INVESTING in agricultural property generates long-term returns very similar to those from commercial property - and is a good diversification strategy, a new global survey has found.
Over a 23-year period to 2013, investment in a globally diverse portfolio of agricultural property would have generated a total average annual return of 11.1 per cent, the survey by Melbourne firm Atchison Consultants found.
Earnings from operations on agricultural land accounted for 6.4 per cent of the return with capital growth accounting for 4.7 per cent, the survey found.
The survey, carried out for a large agricultural investment manager, found that returns from agricultural property have a low correlation with returns from shares, listed property, fixed interest and cash.
The biggest impacts on returns are variability of rainfall and commodity prices, but over the longer term, these are smoothed out.
The results were based on analysis of property performance across 10 countries, including Australia, which represented 23 per cent of global agricultural production.

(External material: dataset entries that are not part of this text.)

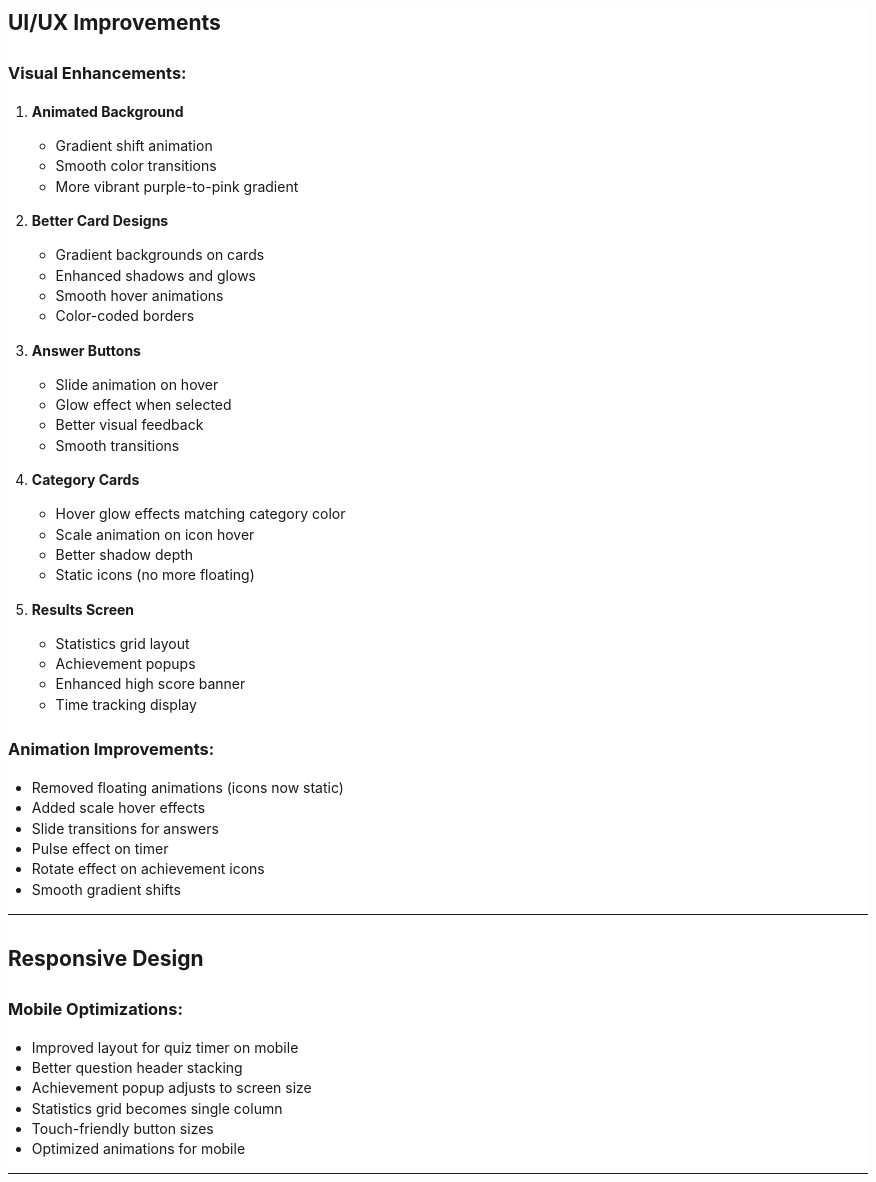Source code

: 
## UI/UX Improvements

### Visual Enhancements:
1. **Animated Background**
   - Gradient shift animation
   - Smooth color transitions
   - More vibrant purple-to-pink gradient

2. **Better Card Designs**
   - Gradient backgrounds on cards
   - Enhanced shadows and glows
   - Smooth hover animations
   - Color-coded borders

3. **Answer Buttons**
   - Slide animation on hover
   - Glow effect when selected
   - Better visual feedback
   - Smooth transitions

4. **Category Cards**
   - Hover glow effects matching category color
   - Scale animation on icon hover
   - Better shadow depth
   - Static icons (no more floating)

5. **Results Screen**
   - Statistics grid layout
   - Achievement popups
   - Enhanced high score banner
   - Time tracking display

### Animation Improvements:
- Removed floating animations (icons now static)
- Added scale hover effects
- Slide transitions for answers
- Pulse effect on timer
- Rotate effect on achievement icons
- Smooth gradient shifts

---

## Responsive Design

### Mobile Optimizations:
- Improved layout for quiz timer on mobile
- Better question header stacking
- Achievement popup adjusts to screen size
- Statistics grid becomes single column
- Touch-friendly button sizes
- Optimized animations for mobile

---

"We found that agricultural property has quite similar characteristics to commercial property," said Atchison Consultants managing director Ken Atchison.
"Based on our analysis, agriculture is a positive investment proposition."
The results provide the base investment case for why sovereign wealth funds are investing so heavily in agriculture, apart from the need to secure food supply.
They may also give Australian superannuation funds, which have virtually ignored the agricultural property sector, pause to consider upping their exposure.